Oberfranken

Granitstein und Goethe - Luisenburg ist Naturmonument

30. Januar 2026 , 04:00 Uhr

Bayern hat bald ein zweites Nationales Naturmonument. Nach der Weltenburger Enge trägt auch das Felsenlabyrinth Luisenburg diesen Titel. Dabei galt das Gelände einst als «verrufener Ort».

Riesige Felsbrocken, scheinbar zufällig hingeworfen, bilden monumentale Gebilde, dazwischen Höhlen und Schluchten: Das Felsenlabyrinth Luisenburg in Wunsiedel ist so einzigartig, dass es jetzt zu Bayerns zweitem Nationalen Naturmonument wird. Die Verordnung der Staatsregierung tritt am Sonntag (1. Februar) in Kraft.
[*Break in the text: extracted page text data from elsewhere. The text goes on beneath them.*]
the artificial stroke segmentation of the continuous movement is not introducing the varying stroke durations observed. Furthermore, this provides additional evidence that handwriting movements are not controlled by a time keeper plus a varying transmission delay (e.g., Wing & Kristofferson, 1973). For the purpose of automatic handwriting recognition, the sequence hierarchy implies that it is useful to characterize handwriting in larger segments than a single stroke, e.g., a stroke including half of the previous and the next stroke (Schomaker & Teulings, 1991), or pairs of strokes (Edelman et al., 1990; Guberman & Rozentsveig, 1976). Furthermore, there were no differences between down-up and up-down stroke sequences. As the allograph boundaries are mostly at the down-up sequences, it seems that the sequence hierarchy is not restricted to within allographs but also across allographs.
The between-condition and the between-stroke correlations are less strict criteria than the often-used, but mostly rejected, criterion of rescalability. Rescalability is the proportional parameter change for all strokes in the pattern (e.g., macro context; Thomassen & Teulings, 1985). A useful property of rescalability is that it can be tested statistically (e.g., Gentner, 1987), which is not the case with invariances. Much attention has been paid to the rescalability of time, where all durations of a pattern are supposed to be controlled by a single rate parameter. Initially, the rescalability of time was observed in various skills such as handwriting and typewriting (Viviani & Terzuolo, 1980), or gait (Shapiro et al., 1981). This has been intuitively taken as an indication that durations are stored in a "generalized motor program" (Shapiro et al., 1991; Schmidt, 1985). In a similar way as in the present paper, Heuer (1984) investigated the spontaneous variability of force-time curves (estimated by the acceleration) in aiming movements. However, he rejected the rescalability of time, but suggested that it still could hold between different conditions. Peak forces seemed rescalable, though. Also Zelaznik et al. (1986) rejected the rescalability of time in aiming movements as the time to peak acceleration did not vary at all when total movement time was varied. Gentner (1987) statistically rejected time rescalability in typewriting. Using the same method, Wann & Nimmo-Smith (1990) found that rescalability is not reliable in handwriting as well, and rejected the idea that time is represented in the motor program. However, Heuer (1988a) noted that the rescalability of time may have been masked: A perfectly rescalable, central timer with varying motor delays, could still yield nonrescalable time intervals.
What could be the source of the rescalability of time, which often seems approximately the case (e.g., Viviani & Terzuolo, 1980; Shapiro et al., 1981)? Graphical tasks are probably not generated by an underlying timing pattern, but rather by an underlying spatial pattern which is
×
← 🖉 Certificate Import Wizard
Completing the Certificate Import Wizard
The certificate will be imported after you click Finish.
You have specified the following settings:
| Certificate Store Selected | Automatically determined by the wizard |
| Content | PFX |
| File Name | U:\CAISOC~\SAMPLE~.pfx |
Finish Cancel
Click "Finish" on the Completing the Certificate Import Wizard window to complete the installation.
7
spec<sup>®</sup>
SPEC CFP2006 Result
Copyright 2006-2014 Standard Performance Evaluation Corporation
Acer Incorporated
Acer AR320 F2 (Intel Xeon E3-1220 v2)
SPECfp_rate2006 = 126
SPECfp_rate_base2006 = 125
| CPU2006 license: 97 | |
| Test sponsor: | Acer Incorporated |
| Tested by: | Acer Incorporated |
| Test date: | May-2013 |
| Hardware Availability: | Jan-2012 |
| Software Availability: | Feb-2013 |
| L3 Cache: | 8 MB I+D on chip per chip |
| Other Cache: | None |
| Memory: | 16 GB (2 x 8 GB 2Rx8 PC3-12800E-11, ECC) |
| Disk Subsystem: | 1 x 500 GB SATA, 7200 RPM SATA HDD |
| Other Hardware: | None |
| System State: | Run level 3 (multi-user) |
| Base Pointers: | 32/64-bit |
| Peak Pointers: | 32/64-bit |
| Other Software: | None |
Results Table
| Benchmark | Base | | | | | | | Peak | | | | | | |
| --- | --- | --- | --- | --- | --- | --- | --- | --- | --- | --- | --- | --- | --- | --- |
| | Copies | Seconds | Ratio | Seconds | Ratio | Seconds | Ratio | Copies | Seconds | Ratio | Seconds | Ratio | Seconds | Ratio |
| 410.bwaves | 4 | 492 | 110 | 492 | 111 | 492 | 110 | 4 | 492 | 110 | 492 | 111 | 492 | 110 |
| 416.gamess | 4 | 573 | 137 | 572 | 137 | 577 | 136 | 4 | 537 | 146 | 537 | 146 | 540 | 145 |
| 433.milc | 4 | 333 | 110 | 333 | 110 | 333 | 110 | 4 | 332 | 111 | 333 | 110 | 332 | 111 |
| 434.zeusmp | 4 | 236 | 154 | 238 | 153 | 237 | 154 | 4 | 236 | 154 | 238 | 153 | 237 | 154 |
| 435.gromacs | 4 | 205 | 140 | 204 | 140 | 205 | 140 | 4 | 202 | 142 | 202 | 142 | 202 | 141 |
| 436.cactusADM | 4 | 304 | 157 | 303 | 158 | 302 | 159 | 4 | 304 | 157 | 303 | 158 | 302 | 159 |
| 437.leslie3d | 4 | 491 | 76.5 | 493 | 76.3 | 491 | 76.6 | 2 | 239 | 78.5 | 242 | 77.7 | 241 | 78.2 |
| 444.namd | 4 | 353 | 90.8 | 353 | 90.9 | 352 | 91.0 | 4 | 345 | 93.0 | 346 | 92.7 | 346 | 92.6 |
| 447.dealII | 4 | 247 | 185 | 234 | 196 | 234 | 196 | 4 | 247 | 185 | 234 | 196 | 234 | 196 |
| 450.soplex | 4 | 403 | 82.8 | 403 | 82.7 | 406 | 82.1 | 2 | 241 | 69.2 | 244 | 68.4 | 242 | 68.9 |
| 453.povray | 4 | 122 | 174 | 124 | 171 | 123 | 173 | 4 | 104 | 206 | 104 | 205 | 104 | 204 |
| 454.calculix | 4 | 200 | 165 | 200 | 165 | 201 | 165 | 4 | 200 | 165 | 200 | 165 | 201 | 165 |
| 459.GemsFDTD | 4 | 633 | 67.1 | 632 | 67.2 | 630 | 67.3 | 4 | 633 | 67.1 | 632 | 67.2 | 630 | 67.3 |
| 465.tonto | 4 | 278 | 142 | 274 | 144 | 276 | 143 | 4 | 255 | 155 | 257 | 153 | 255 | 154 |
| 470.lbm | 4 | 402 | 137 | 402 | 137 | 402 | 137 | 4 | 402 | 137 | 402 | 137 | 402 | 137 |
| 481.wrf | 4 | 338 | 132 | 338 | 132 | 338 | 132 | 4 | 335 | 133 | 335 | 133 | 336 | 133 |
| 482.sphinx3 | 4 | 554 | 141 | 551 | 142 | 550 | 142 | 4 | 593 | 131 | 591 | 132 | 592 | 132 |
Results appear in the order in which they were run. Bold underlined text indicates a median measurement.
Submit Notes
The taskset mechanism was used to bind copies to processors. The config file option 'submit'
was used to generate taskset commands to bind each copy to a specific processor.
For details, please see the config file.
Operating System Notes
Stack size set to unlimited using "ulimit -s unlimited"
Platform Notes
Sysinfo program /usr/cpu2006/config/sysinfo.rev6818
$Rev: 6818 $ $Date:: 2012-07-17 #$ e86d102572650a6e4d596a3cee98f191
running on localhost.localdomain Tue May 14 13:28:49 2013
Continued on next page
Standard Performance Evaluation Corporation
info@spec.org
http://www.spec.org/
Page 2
Die Luisenburg gilt als Europas größtes Felsenlabyrinth. Nach Angaben der Stadt Wunsiedel besuchen jährlich rund 100.000 Menschen das Labyrinth. Früher jedoch war das ganz anders: Wegen der geologischen Gegebenheit sei das Gebiet des heutigen Felsenlabyrinths in früheren Jahrhunderten kaum zugänglich gewesen, habe bis ins 18. Jahrhundert Angst und Schrecken bei der Bevölkerung ausgelöst und «galt als verrufener Ort», heißt es bei der Stadt.

Goethe und die Königin

Um 1740 fand demnach eine erste Sprengung statt, um das Gelände begehbar zu machen. Prominenter Besucher war Johann Wolfgang von Goethe, der 1785 und 1820 hierher reiste – weil er sich für die Granitverwitterung interessierte.

Ihren Namen bekam die Luisenburg von der preußischen Königin Luise, die 1805 zu Gast war. Auf eine Burg bezieht sich der Name übrigens nicht, gemeint ist damit das gesamte Gelände um das Felsenlabyrinth.

Acht Monumente in Deutschland

Im Randbereich der Luisenburg entstand Ende des 18. Jahrhunderts ein Landschaftsgarten, und es wurde die erste Freilichtbühne Deutschlands eingerichtet. Die Luisenburg-Festspiele ziehen jedes Jahr im Sommer viele Gäste an mit Musicals, Theateraufführungen und Konzerten.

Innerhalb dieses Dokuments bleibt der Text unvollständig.